=== Exercise prompt ===
Repeat the part of the Dundonald Bluebell text that begins with the words "Association football club" and stops after the words "before being relegated.".

=== Supplied passage ===
Dundonald Bluebell
- Full name: Dundonald Bluebell Football Club
- Nickname: The Bluebell
- Founded: 1938
- Ground: Moorside Park Dundonald Park Cardenden
- Capacity: 2,100
- Chairman: Dougie Rogerson
- Manager: Jason Dair
- League: East of Scotland League Premier Division
- 2025–26: East of Scotland League Premier Division, 13th of 16
- Website: https://www.dundonaldbluebellfc.co.uk/
| Home colours |

= Dundonald Bluebell F.C. =

Association football club in Scotland

Dundonald Bluebell Football Club are a Scottish football club based in Cardenden, Fife. The team plays in the , having moved from the junior leagues in 2018. Their home ground is Moorside Park.

==History==
Formed in 1938, they operated with considerable success as first-class Juveniles during their first seven seasons, winning the Scottish Juvenile Cup twice in succession (1944–45 and 1945–46). In 1946, Dundonald turned Junior and soon became one of Fife's foremost clubs, winning the league championship on three occasions in the 1950s.

The Bell were crowned champions of the East Region Central Division in 2006–07, and spent two seasons in the East Premier League before being relegated.

Season 2013–14 was a memorable one for the club as they gained promotion back to the East Premier League by finishing runners up in the East Region South League and also made the Scottish Junior Cup quarter-finals for the first time in their history, losing to eventual winners Hurlford United.

Short-answer chart tasks:
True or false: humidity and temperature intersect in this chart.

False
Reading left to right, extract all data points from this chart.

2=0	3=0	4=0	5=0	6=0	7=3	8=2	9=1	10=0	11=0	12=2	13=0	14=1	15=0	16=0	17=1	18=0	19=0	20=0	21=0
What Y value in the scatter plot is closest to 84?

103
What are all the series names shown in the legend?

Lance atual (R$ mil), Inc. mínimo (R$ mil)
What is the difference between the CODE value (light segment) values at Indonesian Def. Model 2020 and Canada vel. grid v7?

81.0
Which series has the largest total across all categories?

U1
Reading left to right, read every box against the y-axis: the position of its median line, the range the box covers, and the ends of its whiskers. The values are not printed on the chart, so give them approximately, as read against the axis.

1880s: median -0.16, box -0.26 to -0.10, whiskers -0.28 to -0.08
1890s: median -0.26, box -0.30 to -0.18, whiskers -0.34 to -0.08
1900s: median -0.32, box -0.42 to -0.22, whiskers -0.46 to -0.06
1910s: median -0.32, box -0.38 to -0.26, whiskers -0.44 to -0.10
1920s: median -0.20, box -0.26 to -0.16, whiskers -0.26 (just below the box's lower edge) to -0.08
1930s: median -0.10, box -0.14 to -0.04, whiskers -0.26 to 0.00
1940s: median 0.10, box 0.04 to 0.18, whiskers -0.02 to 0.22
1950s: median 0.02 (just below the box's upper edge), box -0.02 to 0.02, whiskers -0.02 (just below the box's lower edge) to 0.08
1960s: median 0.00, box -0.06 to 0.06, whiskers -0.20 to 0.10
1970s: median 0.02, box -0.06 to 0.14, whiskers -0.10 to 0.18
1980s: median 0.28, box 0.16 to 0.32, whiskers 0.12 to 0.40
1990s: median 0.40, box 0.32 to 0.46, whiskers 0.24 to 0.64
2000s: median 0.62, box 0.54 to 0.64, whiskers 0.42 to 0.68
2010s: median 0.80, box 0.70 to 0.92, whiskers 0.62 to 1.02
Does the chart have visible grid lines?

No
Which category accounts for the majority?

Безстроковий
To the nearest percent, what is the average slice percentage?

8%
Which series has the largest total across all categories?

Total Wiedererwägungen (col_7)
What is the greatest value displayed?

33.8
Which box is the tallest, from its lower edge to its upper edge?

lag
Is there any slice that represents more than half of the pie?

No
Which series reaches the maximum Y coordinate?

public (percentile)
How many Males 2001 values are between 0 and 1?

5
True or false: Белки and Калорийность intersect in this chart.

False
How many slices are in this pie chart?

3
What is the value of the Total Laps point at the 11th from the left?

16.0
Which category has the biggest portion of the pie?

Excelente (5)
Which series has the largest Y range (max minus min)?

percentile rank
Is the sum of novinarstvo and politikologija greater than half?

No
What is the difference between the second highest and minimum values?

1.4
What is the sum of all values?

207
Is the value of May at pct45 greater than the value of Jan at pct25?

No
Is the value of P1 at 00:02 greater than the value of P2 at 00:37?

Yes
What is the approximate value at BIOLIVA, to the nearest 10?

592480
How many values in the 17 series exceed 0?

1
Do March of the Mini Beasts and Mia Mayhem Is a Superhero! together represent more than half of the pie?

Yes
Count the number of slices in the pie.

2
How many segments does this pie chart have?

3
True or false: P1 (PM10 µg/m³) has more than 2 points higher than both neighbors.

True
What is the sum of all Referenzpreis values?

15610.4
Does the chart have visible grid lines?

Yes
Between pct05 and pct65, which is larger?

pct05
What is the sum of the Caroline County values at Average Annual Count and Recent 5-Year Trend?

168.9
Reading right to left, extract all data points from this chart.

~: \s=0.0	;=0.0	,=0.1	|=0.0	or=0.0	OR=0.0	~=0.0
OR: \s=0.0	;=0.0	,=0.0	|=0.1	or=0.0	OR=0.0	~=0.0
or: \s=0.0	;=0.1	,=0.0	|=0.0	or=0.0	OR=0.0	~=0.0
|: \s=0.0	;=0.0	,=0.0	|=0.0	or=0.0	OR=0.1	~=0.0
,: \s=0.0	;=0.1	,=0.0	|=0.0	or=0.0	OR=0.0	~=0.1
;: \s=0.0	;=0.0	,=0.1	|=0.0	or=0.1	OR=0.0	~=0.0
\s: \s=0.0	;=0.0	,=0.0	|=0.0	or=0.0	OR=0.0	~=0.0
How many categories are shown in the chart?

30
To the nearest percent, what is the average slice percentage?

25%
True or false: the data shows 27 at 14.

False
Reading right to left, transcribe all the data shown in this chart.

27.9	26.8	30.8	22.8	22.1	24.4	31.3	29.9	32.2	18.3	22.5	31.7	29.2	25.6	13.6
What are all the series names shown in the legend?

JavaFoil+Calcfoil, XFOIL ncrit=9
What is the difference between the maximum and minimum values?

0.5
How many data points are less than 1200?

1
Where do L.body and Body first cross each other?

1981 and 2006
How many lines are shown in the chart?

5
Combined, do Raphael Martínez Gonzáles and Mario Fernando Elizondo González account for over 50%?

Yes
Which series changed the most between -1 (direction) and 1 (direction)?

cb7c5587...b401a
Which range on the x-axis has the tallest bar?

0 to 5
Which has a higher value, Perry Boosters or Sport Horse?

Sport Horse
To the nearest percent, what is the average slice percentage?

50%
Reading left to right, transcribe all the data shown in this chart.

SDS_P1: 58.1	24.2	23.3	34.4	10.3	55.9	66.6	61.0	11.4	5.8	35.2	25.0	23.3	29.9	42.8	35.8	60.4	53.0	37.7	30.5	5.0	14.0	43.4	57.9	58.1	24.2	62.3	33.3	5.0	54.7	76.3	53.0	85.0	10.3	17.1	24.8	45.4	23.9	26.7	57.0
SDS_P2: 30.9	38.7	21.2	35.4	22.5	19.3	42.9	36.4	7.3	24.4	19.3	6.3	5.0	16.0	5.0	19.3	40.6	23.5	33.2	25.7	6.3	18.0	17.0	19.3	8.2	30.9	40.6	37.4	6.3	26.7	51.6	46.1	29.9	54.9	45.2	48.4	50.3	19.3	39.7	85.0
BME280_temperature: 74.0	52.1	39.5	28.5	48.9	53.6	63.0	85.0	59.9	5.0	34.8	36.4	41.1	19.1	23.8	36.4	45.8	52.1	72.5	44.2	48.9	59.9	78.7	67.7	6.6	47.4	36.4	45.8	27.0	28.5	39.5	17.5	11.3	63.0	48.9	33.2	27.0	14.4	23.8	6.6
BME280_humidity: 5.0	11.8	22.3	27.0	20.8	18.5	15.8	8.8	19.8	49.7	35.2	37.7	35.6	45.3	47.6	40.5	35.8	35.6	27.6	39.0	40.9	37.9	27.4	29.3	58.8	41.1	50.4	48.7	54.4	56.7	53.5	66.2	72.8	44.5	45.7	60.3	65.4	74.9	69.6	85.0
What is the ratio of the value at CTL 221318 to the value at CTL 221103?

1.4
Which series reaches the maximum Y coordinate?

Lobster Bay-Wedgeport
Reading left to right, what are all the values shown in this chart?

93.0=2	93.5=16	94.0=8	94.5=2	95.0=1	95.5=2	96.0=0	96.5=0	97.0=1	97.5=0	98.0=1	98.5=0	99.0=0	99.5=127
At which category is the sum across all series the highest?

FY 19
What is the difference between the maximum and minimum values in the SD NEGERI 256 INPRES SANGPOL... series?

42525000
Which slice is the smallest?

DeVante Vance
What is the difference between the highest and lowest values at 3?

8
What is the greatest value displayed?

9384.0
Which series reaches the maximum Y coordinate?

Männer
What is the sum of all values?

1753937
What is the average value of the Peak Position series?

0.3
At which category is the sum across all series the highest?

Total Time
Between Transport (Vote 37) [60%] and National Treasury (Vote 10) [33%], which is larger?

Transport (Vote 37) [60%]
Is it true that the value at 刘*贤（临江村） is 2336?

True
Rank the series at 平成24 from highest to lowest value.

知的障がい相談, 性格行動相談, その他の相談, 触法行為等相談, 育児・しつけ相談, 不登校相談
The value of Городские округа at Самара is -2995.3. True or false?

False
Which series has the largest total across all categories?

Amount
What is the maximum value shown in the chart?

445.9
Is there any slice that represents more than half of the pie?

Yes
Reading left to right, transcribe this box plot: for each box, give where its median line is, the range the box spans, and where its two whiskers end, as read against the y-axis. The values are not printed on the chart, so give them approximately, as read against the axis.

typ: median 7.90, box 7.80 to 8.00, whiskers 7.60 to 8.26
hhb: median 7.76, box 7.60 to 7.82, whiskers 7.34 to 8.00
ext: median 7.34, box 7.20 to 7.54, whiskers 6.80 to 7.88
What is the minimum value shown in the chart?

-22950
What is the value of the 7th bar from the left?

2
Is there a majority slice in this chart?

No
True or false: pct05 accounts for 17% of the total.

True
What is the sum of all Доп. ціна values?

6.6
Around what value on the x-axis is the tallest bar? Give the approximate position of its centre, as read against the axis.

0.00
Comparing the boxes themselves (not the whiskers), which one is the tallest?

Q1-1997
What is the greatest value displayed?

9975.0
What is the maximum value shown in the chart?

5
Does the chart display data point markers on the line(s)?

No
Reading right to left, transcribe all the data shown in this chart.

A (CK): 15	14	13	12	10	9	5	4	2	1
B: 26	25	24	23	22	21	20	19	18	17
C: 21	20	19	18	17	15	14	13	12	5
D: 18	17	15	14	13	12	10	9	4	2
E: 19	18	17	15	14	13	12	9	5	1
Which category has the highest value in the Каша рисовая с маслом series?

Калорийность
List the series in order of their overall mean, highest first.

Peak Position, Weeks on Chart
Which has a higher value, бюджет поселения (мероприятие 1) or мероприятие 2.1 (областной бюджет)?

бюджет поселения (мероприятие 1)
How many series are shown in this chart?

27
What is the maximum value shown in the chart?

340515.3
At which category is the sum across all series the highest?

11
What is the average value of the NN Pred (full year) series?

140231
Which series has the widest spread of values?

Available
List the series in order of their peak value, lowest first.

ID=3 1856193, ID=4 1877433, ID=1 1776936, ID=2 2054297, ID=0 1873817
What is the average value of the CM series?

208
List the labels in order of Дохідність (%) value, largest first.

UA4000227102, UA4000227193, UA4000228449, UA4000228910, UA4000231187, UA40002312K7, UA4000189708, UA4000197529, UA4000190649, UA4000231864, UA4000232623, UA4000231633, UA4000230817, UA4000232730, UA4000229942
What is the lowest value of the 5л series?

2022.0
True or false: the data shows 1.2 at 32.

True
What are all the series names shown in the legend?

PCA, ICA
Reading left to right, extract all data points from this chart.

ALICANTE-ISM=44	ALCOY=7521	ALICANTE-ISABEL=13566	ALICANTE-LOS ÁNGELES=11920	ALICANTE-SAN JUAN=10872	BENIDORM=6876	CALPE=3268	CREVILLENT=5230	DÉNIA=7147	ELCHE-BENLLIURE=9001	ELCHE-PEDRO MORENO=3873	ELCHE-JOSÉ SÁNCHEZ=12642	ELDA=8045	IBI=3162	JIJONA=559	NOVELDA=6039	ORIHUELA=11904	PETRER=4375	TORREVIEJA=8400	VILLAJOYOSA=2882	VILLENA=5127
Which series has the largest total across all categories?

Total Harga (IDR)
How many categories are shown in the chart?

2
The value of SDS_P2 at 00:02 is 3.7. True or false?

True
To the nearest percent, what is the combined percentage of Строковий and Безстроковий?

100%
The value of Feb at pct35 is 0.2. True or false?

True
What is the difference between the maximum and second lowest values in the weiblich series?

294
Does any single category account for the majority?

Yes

=== Result of the exercise ===
Association football club in Scotland

Dundonald Bluebell Football Club are a Scottish football club based in Cardenden, Fife. The team plays in the , having moved from the junior leagues in 2018. Their home ground is Moorside Park.

==History==
Formed in 1938, they operated with considerable success as first-class Juveniles during their first seven seasons, winning the Scottish Juvenile Cup twice in succession (1944–45 and 1945–46). In 1946, Dundonald turned Junior and soon became one of Fife's foremost clubs, winning the league championship on three occasions in the 1950s.

The Bell were crowned champions of the East Region Central Division in 2006–07, and spent two seasons in the East Premier League before being relegated.